- What is being asked:
Copy the market update again, starting at the words "January 19th, 10:25" and stopping after "ratio of 3 to 1.", and substitute "bond auctions" for "debt auctions" throughout.

- Text block:
BEGIN

Posted by admin On January - 19 - 2012

January 19th, 10:25 pm by Sam


(eToro Blog)  Wall Street rallied higher on the positive economic reports, and market sentiment was also improved on news that France and Spain reported largely successful debt auctions despite their downgraded rating. As of this writing, the Dow is up 30 points, and the Nasdaq is up 22 points. The S&P 500, which broke 1300 yesterday, is up 6 points at the time of this writing and, as expected, OpenBook traders are long on the SPX500 by a ratio of 3 to 1.

Traders on OpenBook are also primarily long on the Nasdaq (NSDQ100) with average limits at 2,820 and average stops at 2,700. OpenBook trader panchio62 recently opened a long position on NSDQ100 and is floating a profit of 16%. He has been correctly predicting the trend on the NSDQ100 over the past few days, booking 14% – 18% gains on the trades.

The Philly Fed Manufacturing Index signaled a slight expansion in manufacturing activity in the Philadelphia area, rising to 7.3 in January from December’s 6.8. The Empire State Manufacturing index, released earlier this week, also showed an expansion in manufacturing activity in the New York region. While the growth has not been spectacular, it represents a positive shift among manufacturers who have been hardest hit by the 2008-2009 recession.

Consumer prices in the U.S. were unchanged in December according to the Labor Department and consumers had much to cheer about in the last five months of 2011 as commodity prices declined. Inflation pressures eased as energy prices came down due to slowdown in demand worldwide. The energy index dropped 1.3%, food prices, however, rose 4.3%. With demand for oil decreasing, and following comments made by President Obama on the Keystone Pipeline project, there had been an initial decline in oil prices. However, the latest release from EIA has helped to buoy oil stocks and prices, and eToro traders are predominantly long on oil.

As the last trading day of the week approaches, OpenBook traders like pyruss are watching to see whether the bull run will continue. Trader pyruss has had an incredible week with the Euro-Dollar but in a paraphrase of his earlier comments, once tomorrow is over he may revise his position as he prepares for “next weeks battle.”

END

- Source material:
BEGIN

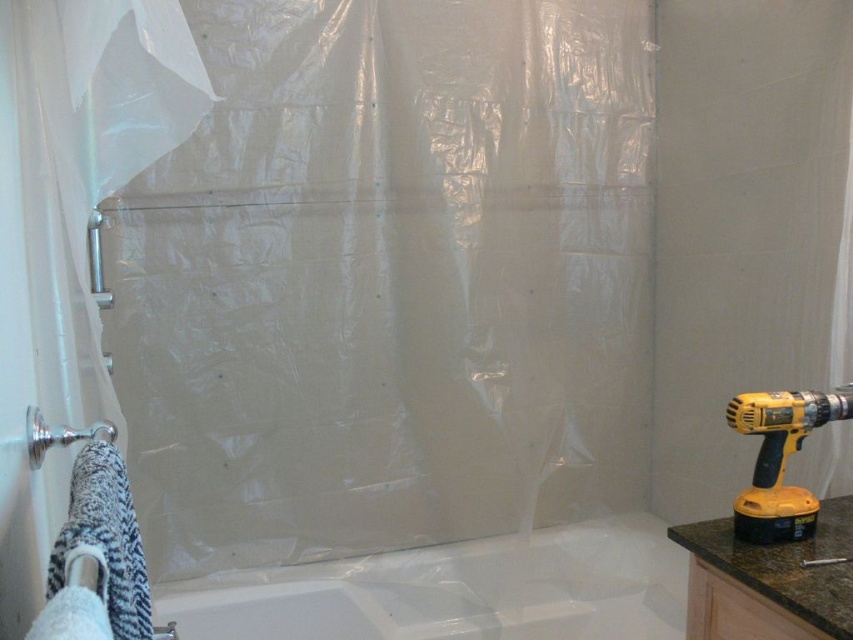
You are a contractor measuring the space between the transparent plastic shower curtain at upper center and the brushed metal towel bar at left. Which object has a greater width?

The transparent plastic shower curtain at upper center has a greater width than the brushed metal towel bar at left.

You are a contractor measuring the bathroom layout. The transparent plastic shower curtain at upper center is placed at coordinates. What are its coordinates?

The transparent plastic shower curtain at upper center is located at coordinates point (389, 280).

END

- Answer for this exercise:
January 19th, 10:25 pm by Sam


(eToro Blog)  Wall Street rallied higher on the positive economic reports, and market sentiment was also improved on news that France and Spain reported largely successful bond auctions despite their downgraded rating. As of this writing, the Dow is up 30 points, and the Nasdaq is up 22 points. The S&P 500, which broke 1300 yesterday, is up 6 points at the time of this writing and, as expected, OpenBook traders are long on the SPX500 by a ratio of 3 to 1.